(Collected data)
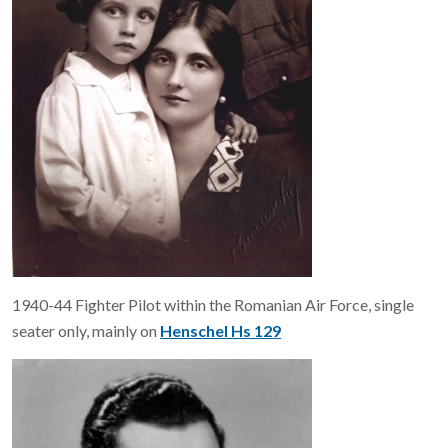
1940-44 Fighter Pilot within the Romanian Air Force, single
seater only, mainly on
Henschel Hs 129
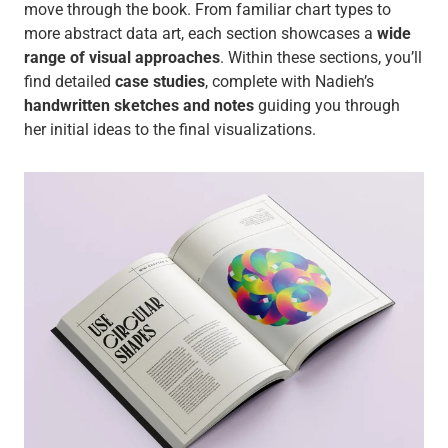
move through the book. From familiar chart types to
more abstract data art, each section showcases a
wide
range of visual approaches
. Within these sections, you’ll
find detailed
case studies
, complete with Nadieh’s
handwritten sketches and notes
guiding you through
her initial ideas to the final visualizations.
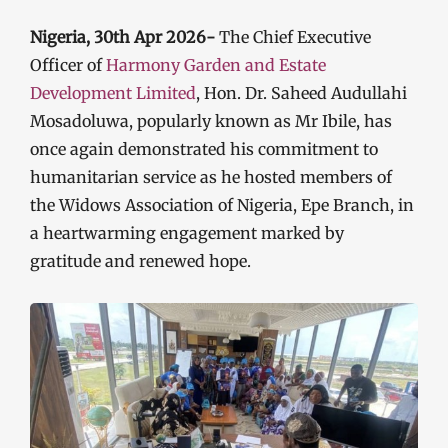
Nigeria, 30th Apr 2026-
The Chief Executive
Officer of
Harmony Garden and Estate
Development Limited
, Hon. Dr. Saheed Audullahi
Mosadoluwa, popularly known as Mr Ibile, has
once again demonstrated his commitment to
humanitarian service as he hosted members of
the Widows Association of Nigeria, Epe Branch, in
a heartwarming engagement marked by
gratitude and renewed hope.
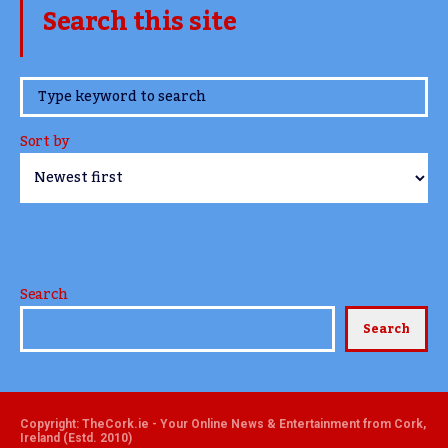
Search this site
www.TheCork.ie
Sort by
Search
Search
Copyright: TheCork.ie - Your Online News & Entertainment from Cork,
Ireland (Estd. 2010)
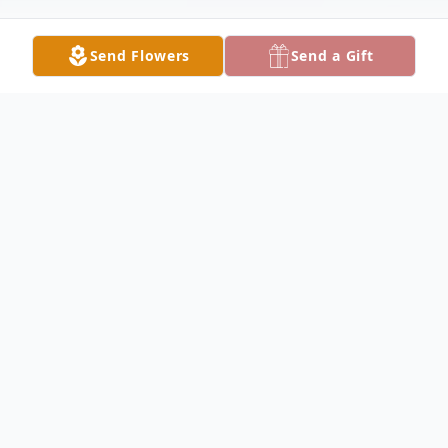
Send Flowers
Send a Gift
Obituary
Barbara "Bobbie" Lee Frye, age 77, of
Manville Wyoming, left this world May
14th, 2017, at Wyoming Medical Center in
Casper. Bobbie was born July 11th, 1939 in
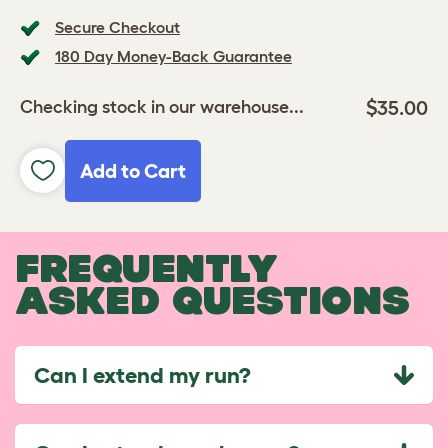
Secure Checkout
180 Day Money-Back Guarantee
$35.00
Checking stock in our warehouse...
Add to Cart
FREQUENTLY
ASKED QUESTIONS
Can I extend my run?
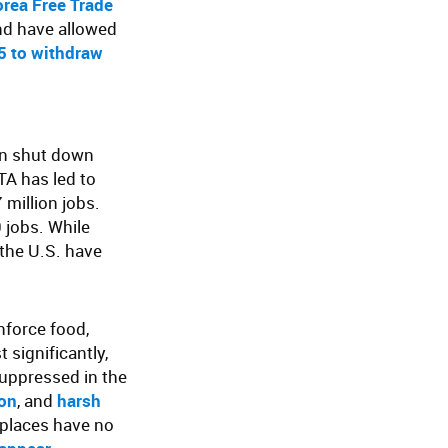
rea Free Trade
nd have allowed
05 to withdraw
en shut down
TA has led to
 million jobs.
 jobs. While
the U.S. have
nforce food,
 significantly,
suppressed in the
ion
, and
harsh
kplaces have no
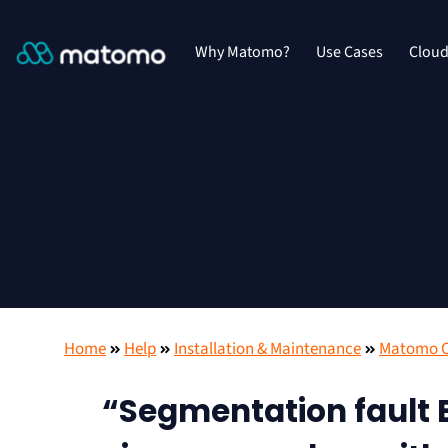
Why Matomo?
Use Cases
Clou
Home
Help
Installation & Maintenance
Matomo On
“Segmentation fault E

## PROBLEM DESCRIPTION
Leave out the pictures; repeat the data exactly.

## ANSWER FOR THIS EXERCISE
1940-44 Fighter Pilot within the Romanian Air Force, single
seater only, mainly on
Henschel Hs 129
move through the book. From familiar chart types to
more abstract data art, each section showcases a
wide
range of visual approaches
. Within these sections, you’ll
find detailed
case studies
, complete with Nadieh’s
handwritten sketches and notes
guiding you through
her initial ideas to the final visualizations.
Nigeria, 30th Apr 2026-
The Chief Executive
Officer of
Harmony Garden and Estate
Development Limited
, Hon. Dr. Saheed Audullahi
Mosadoluwa, popularly known as Mr Ibile, has
once again demonstrated his commitment to
humanitarian service as he hosted members of
the Widows Association of Nigeria, Epe Branch, in
a heartwarming engagement marked by
gratitude and renewed hope.
Search this site
www.TheCork.ie
Sort by
Search
Search
Copyright: TheCork.ie - Your Online News & Entertainment from Cork,
Ireland (Estd. 2010)
Send Flowers
Send a Gift
Obituary
Barbara "Bobbie" Lee Frye, age 77, of
Manville Wyoming, left this world May
14th, 2017, at Wyoming Medical Center in
Casper. Bobbie was born July 11th, 1939 in
Secure Checkout
180 Day Money-Back Guarantee
$35.00
Checking stock in our warehouse...
Add to Cart
FREQUENTLY
ASKED QUESTIONS
Can I extend my run?
rea Free Trade
nd have allowed
05 to withdraw
en shut down
TA has led to
 million jobs.
 jobs. While
the U.S. have
nforce food,
 significantly,
suppressed in the
ion
, and
harsh
kplaces have no
Why Matomo?
Use Cases
Clou
Home
Help
Installation & Maintenance
Matomo On
“Segmentation fault E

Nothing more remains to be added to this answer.